Engineers are generally familiar with operating principles, performance curves and selection criteria for centrifugal pumps, but the training and knowledge around the operating principles of reciprocating pumps is not as common.

Unlike centrifugal pumps, reciprocating pumps have a stronger interaction with the system within which they sit. This is due to the pressure pulsations they generate.
If we think about any linear reciprocating motion of a piston, at some point the velocity of the piston is zero as it changes direction at the top and bottom of its stroke. This means that the pressure pulsations are much larger in a reciprocating machine than in a centrifugal machine.

Centrifugal pump engineers are familiar with selecting pumps from a performance range using performance curves that map the operating range. A reciprocating pump’s flow is determined by the volume of its cylinders and the rate at which the piston can move fluid through into the system. The pump is a fixed volume machine.

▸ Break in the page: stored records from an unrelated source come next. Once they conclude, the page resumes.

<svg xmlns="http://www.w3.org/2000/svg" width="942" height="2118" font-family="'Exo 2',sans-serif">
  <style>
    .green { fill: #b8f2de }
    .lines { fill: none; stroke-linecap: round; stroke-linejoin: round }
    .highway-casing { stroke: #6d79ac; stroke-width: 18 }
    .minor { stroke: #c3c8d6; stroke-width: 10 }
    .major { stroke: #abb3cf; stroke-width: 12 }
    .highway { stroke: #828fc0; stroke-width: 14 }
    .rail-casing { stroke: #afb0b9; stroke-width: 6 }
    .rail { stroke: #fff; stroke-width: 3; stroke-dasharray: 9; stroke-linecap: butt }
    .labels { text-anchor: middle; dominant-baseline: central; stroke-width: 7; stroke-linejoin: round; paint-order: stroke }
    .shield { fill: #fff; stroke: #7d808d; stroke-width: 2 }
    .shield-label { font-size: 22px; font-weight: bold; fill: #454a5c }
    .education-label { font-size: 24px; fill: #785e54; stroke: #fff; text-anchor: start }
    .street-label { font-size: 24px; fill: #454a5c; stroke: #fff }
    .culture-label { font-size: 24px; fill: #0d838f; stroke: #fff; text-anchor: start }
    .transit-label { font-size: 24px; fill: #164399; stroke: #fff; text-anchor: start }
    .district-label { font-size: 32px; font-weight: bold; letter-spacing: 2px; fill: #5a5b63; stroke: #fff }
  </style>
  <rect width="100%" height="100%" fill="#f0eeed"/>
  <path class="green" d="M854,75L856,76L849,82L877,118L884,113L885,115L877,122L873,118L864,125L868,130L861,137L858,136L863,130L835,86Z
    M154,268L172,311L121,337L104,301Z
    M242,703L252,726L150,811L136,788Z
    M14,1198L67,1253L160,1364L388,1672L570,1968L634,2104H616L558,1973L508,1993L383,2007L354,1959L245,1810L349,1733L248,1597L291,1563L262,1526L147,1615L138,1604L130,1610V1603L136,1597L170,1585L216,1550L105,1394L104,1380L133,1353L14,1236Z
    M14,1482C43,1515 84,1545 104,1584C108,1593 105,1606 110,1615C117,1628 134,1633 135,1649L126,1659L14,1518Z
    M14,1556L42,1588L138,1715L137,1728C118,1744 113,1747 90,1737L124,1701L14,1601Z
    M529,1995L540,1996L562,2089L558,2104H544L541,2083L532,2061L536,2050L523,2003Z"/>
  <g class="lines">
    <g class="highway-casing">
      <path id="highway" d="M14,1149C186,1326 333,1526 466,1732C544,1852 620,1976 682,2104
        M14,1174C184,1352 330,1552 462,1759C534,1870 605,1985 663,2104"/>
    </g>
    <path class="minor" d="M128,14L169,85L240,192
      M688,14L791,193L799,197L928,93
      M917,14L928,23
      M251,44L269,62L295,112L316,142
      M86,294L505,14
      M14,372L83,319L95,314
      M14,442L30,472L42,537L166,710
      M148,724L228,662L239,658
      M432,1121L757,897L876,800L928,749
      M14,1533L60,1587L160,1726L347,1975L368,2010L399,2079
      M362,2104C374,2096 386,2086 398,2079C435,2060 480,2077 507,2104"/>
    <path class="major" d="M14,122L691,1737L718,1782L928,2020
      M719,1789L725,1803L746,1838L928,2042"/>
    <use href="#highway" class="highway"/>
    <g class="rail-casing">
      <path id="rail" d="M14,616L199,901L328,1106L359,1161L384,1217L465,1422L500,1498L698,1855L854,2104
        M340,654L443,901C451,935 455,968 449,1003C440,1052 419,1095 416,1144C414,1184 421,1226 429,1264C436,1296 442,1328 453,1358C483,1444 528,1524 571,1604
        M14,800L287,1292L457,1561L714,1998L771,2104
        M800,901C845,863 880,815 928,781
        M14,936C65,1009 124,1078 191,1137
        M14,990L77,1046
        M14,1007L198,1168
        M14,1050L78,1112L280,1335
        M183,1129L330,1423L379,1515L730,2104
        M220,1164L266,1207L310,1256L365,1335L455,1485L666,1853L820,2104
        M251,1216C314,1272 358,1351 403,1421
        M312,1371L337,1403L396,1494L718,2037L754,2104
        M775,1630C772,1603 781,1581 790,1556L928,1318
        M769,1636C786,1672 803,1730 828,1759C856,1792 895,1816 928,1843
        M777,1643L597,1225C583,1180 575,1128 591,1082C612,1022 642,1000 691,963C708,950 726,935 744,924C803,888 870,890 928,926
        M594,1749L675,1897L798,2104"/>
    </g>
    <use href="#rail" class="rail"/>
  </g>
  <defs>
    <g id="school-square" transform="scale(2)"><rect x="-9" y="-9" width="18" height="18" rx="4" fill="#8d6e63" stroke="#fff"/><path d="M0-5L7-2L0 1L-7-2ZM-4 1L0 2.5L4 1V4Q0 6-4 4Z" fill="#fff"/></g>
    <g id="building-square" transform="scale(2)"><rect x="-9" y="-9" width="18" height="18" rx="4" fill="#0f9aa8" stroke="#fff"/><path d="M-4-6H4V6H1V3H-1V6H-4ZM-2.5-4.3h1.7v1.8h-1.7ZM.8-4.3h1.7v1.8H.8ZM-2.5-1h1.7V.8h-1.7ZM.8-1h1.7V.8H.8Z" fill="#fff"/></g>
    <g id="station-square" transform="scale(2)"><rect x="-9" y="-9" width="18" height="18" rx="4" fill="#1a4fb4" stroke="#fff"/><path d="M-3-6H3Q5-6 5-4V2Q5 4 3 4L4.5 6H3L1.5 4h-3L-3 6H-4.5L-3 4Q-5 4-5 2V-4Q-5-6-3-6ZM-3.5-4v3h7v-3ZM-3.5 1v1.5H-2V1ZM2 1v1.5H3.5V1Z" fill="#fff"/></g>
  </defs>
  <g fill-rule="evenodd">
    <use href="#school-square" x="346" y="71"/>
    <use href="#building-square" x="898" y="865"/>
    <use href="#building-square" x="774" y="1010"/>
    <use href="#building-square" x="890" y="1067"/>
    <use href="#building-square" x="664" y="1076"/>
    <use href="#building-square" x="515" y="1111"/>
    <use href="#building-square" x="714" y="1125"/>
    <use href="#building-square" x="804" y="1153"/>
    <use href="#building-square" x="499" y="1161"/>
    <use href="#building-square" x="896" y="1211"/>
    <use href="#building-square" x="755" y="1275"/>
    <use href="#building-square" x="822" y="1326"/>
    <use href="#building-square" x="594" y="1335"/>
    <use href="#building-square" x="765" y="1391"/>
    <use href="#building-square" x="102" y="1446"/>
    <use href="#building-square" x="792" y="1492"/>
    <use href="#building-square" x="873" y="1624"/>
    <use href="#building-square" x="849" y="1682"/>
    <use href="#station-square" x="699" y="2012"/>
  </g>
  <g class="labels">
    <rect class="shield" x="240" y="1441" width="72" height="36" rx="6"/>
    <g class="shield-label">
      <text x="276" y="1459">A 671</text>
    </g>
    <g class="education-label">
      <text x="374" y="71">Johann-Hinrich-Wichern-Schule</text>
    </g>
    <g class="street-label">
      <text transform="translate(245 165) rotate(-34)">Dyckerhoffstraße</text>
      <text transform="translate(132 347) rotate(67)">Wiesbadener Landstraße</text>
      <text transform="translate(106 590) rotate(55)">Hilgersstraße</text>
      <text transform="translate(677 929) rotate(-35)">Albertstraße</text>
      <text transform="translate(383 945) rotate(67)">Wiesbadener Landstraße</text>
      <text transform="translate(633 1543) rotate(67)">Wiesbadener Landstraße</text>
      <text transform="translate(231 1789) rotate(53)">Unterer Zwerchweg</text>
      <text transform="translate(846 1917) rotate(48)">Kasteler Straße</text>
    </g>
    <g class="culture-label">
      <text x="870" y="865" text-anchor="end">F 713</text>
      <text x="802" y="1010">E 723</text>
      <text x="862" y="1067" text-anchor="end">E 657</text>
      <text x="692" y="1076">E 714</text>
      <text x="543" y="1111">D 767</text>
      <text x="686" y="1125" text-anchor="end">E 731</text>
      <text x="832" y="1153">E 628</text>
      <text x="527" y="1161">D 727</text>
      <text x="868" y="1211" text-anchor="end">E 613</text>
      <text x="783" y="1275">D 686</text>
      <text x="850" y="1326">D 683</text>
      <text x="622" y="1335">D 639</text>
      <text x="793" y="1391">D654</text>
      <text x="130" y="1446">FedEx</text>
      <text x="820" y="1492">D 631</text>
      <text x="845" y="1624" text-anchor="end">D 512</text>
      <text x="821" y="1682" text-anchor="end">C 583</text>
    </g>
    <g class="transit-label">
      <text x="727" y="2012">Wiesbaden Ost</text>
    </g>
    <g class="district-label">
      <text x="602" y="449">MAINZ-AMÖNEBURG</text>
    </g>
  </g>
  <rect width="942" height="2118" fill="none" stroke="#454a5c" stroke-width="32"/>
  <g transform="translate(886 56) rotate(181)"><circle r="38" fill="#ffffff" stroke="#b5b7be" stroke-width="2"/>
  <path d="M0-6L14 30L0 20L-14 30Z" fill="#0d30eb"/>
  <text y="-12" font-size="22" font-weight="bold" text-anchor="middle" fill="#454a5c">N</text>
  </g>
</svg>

Image 1. A reciprocating pump’s fixed volume. Flow is determined by stroke, area and speed.

If you want to change the flow of a reciprocating pump, the easiest way to do this is to change the rate at which the pistons move the liquid through the pumps valves into the system. As reciprocating pumps are fixed volume machines, they do not have a performance curve in the way a centrifugal pump does (Image 1). Closing the discharge valve increases the pressure but does not change the flow.

Reciprocating pumps run at a much lower speed than centrifugal pumps. By increasing the speed, there can be compromises to the packing and sealing life of the machine. Balancing speed and plunger size is the key to reliability plunger and sealing life.

Reciprocating pumps can be more efficient than centrifugal pumps, if they are used in the correct application. Reciprocating machines are generally applied on low-flow and high-head service.

Centrifugal pumps can have efficiencies as low as 20 percent on low-flow and high-head service. A reciprocating machine, on the other hand, can have efficiencies more than 90 percent on the same service.

Many users of reciprocating pumps are considering replacing their machines with diaphragm pumps due to environmental emission regulations. While reciprocating machines have a packing system that leaks, it is possible to both mitigate and collect this leakage, thus allowing the pump to meet environmental regulations. Modifying stuffing box arrangements is less expensive than replacing the machine.

Another significant difference between the performance of centrifugal pumps and reciprocating pumps is how net positive suction head required (NPSHR) is determined.
With a centrifugal pump, the NPSHR is determined when the head has dropped 3 percent under reducing suction pressure.

Image 2. The NPSHR of a reciprocating pump based on 3 percent capacity reduction

For a reciprocating pump, 3 percent capacity drop is the criteria for defining NPSHR (Image 2). Net positive suction head available (NPSHa) is reduced until the capacity drop has exceeded 3 percent. The NPSH that was available at the 3 percent reduction is established, by definition, as the NPSHR.

There are a number of components within the machine that can be modified to improve NPSHR. This can be a simpler modification than that required by a centrifugal machine, where impeller design is the most common option for improving the machine’s NPSHR.

It is becoming more important for engineers to understand the performance of reciprocating pumps. There is a temptation to apply the knowledge acquired on centrifugal machines to that of the reciprocating world of pumps. This can lead to real difficulties and reliability problems.